**TASK**
Copy the entries that follow, exactly and completely.

STORED DATA Start Marker

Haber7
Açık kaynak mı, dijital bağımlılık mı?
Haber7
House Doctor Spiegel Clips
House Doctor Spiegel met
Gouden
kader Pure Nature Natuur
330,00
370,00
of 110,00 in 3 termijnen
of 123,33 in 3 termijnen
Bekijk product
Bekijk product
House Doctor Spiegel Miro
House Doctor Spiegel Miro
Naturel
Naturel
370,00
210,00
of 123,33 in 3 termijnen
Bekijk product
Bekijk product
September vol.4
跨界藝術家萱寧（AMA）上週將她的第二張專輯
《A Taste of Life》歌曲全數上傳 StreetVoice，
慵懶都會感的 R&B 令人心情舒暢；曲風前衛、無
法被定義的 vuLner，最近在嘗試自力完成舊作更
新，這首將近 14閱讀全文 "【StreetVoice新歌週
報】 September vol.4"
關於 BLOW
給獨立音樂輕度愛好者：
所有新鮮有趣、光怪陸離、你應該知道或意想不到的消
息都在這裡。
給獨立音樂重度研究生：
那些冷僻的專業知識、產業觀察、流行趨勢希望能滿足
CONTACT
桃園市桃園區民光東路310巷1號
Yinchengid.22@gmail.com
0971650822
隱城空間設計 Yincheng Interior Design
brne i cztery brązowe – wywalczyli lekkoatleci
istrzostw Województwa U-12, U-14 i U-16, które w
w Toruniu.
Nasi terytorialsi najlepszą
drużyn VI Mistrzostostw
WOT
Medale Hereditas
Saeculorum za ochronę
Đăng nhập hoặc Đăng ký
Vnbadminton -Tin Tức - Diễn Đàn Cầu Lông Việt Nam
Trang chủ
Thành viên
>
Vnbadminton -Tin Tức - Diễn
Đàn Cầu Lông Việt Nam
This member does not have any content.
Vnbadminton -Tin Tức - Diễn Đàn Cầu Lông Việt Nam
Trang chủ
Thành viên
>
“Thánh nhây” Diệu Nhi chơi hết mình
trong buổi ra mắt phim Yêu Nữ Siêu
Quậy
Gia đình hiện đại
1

STORED DATA End Marker

**RESPONSE AREA**
Haber7
Açık kaynak mı, dijital bağımlılık mı?
Haber7
House Doctor Spiegel Clips
House Doctor Spiegel met
Gouden
kader Pure Nature Natuur
330,00
370,00
of 110,00 in 3 termijnen
of 123,33 in 3 termijnen
Bekijk product
Bekijk product
House Doctor Spiegel Miro
House Doctor Spiegel Miro
Naturel
Naturel
370,00
210,00
of 123,33 in 3 termijnen
Bekijk product
Bekijk product
September vol.4
跨界藝術家萱寧（AMA）上週將她的第二張專輯
《A Taste of Life》歌曲全數上傳 StreetVoice，
慵懶都會感的 R&B 令人心情舒暢；曲風前衛、無
法被定義的 vuLner，最近在嘗試自力完成舊作更
新，這首將近 14閱讀全文 "【StreetVoice新歌週
報】 September vol.4"
關於 BLOW
給獨立音樂輕度愛好者：
所有新鮮有趣、光怪陸離、你應該知道或意想不到的消
息都在這裡。
給獨立音樂重度研究生：
那些冷僻的專業知識、產業觀察、流行趨勢希望能滿足
CONTACT
桃園市桃園區民光東路310巷1號
Yinchengid.22@gmail.com
0971650822
隱城空間設計 Yincheng Interior Design
brne i cztery brązowe – wywalczyli lekkoatleci
istrzostw Województwa U-12, U-14 i U-16, które w
w Toruniu.
Nasi terytorialsi najlepszą
drużyn VI Mistrzostostw
WOT
Medale Hereditas
Saeculorum za ochronę
Đăng nhập hoặc Đăng ký
Vnbadminton -Tin Tức - Diễn Đàn Cầu Lông Việt Nam
Trang chủ
Thành viên
>
Vnbadminton -Tin Tức - Diễn
Đàn Cầu Lông Việt Nam
This member does not have any content.
Vnbadminton -Tin Tức - Diễn Đàn Cầu Lông Việt Nam
Trang chủ
Thành viên
>
“Thánh nhây” Diệu Nhi chơi hết mình
trong buổi ra mắt phim Yêu Nữ Siêu
Quậy
Gia đình hiện đại
1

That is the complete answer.